Quatre
Les années sont passées et enfin j'ai eu seize ans. J'avais quitté le collège sans imaginer qu'il enfermerait entre ses murs, l'année suivante, la bande qui allait te faire basculer du mauvais côté. J'allais entrer en seconde et encore une fois, il aurait suffit que j'ai un an de moins pour éviter le carnage. Je ne t'ai pas vu sombrer dans la solitude et ses affreux abimes.
Pour ma défense, on pourrait dire que j'avais besoins de temps pour m'adapter au nouvel environnement dans lequel j'évoluais à présent. Pour la tienne, on pourrait pu dire que personne n'avait remarqué dans quoi tu t'enfonçais, même moi qui restait obnubilée par mes stupides révisions. Et puis, pour être franche, je pensais que comme je m'étais bien débrouillée seule lors de mon arrivée dans ce nouvel environnement, je ne voyais pas pourquoi tu ne pouvais pas en faire autant.
Peut-être est-ce parce que tu t'es retrouvé seul dans ta classe ou alors parce que personne ne voulait être ami avec toi. Je sais pas. Tout ce que je sais, c'est que face à l'isolement tu t'es tourné vers eux. Ces affables individus qui t'ont foutu la vie en l'air.
Mais ça je ne le savais pas. J'étais plongée dans mes leçons, mes révisions, mes réflexions et ne voyais pas plus loin que le bout de mon nez.
Et puis l'année suivante, celle de mes dix-sept ans, j'étais en première. Cette année là, la pression et l'anxiété étaient moins intenses. J'ai commencé à relever la tête de mon monde pour observer celui qui m'entourait. C'est là que j'ai remarqué le changement chez toi. Tu devenais de plus en plus distant.

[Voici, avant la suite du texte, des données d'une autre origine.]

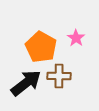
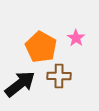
black arrow: moved 6 px left, 1 px down
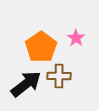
orange pentagon: rotated 8 degrees clockwise
black arrow: moved 6 px right
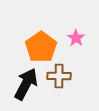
black arrow: rotated 24 degrees counterclockwise
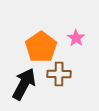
brown cross: moved 2 px up
black arrow: moved 2 px left
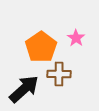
black arrow: moved 5 px down; rotated 20 degrees clockwise
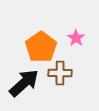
brown cross: moved 1 px right, 1 px up
black arrow: moved 6 px up
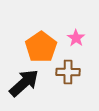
brown cross: moved 8 px right, 1 px up
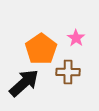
orange pentagon: moved 2 px down
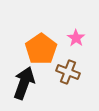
brown cross: rotated 20 degrees clockwise
black arrow: rotated 28 degrees counterclockwise
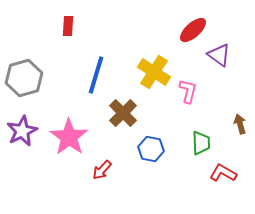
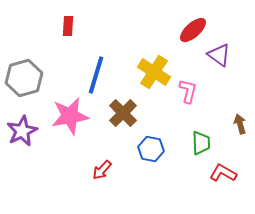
pink star: moved 1 px right, 21 px up; rotated 27 degrees clockwise
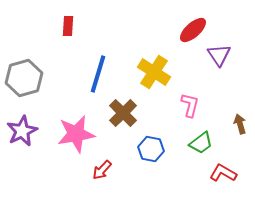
purple triangle: rotated 20 degrees clockwise
blue line: moved 2 px right, 1 px up
pink L-shape: moved 2 px right, 14 px down
pink star: moved 6 px right, 18 px down
green trapezoid: rotated 55 degrees clockwise
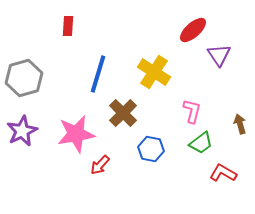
pink L-shape: moved 2 px right, 6 px down
red arrow: moved 2 px left, 5 px up
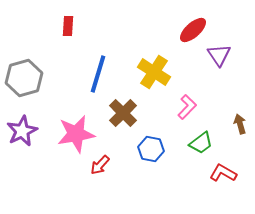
pink L-shape: moved 5 px left, 4 px up; rotated 30 degrees clockwise
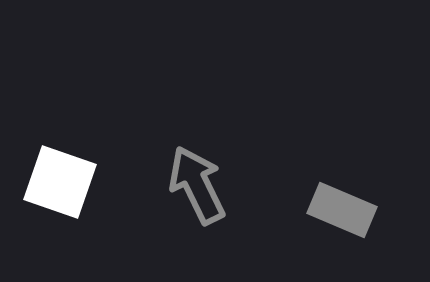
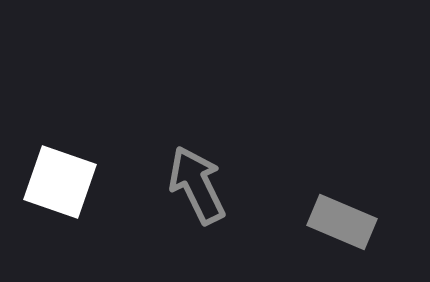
gray rectangle: moved 12 px down
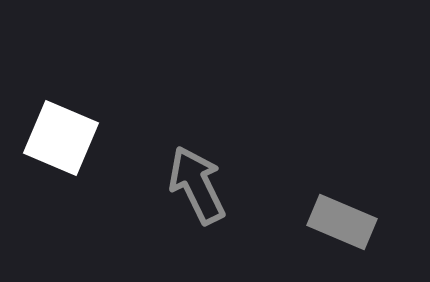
white square: moved 1 px right, 44 px up; rotated 4 degrees clockwise
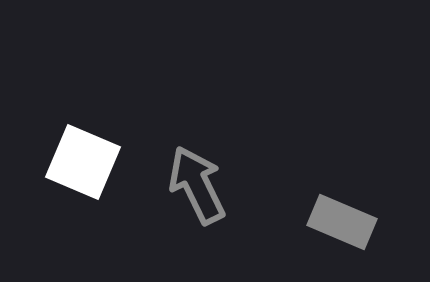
white square: moved 22 px right, 24 px down
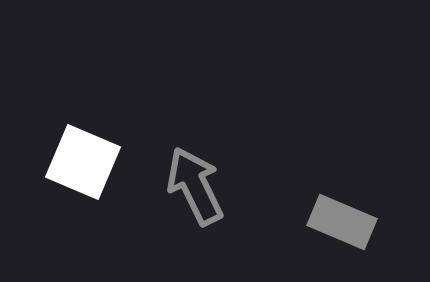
gray arrow: moved 2 px left, 1 px down
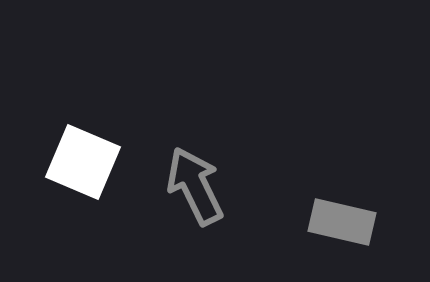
gray rectangle: rotated 10 degrees counterclockwise
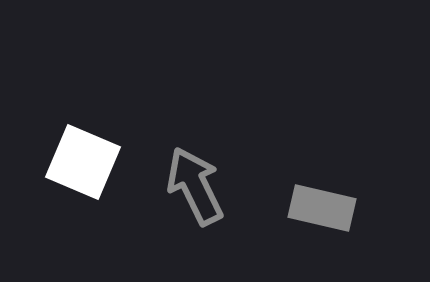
gray rectangle: moved 20 px left, 14 px up
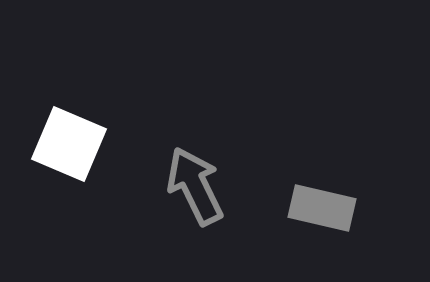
white square: moved 14 px left, 18 px up
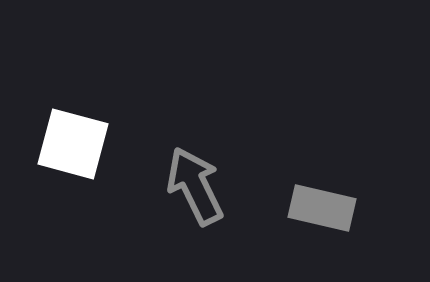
white square: moved 4 px right; rotated 8 degrees counterclockwise
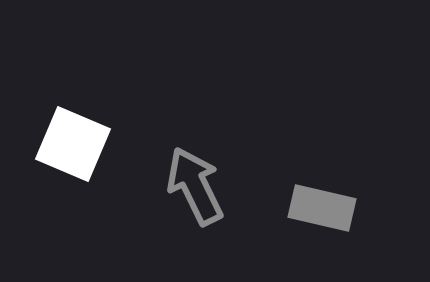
white square: rotated 8 degrees clockwise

Mais ce n'est que quelques mois plus tard que j'en ai vraiment mesuré les proportions.
C'était un soir de la mi-novembre, quand je relisais une de mes leçons, que j'ai vu une ombre bouger dans le jardin endormi. Je n'ai identifié ta silhouette qu'une seconde avant que tu ne sautes la barrière du jardin, seul et dernier obstacle entre toi et le monde inconnu.
Lorsque tu as disparu derrière la barrière, mon regard s'est porté sur la pendule de ma chambre. Mon petit doigt me soufflait que vu l'heure tardive, tu ne devais pas être aller à ton entraînement de volley.
Je t'ai attendu tu sais ? Je t'ai guetté, assise à ma fenêtre, n'osant pas quitter ma place de peur de te rater. Et ce n'est que bien après minuit que j'ai vu ta silhouette dans la nuit noire, sauter la barrière en sens inverse pour retrouver ta chambre. Alors seulement lorsque j'ai vu la lumière de ta chambre s'éteindre, j'ai pu aller me coucher. J'y ai réfléchi dans mon lit cette nuit là. Je voulais savoir où tu allais comme ça en cachette. Il y avait deux solutions qui s'offraient à moi. Soit, tu sortais le soir pour aller conter fleurette à je ne sais quelle fille de ta classe. Soit, tu allais retrouver ta bande, je suppose, mais je ne savais ce que vous faisiez ensemble. Je pensais bien que tu refuserais de me le révéler. Alors j'ai décidé de le comprendre par moi même.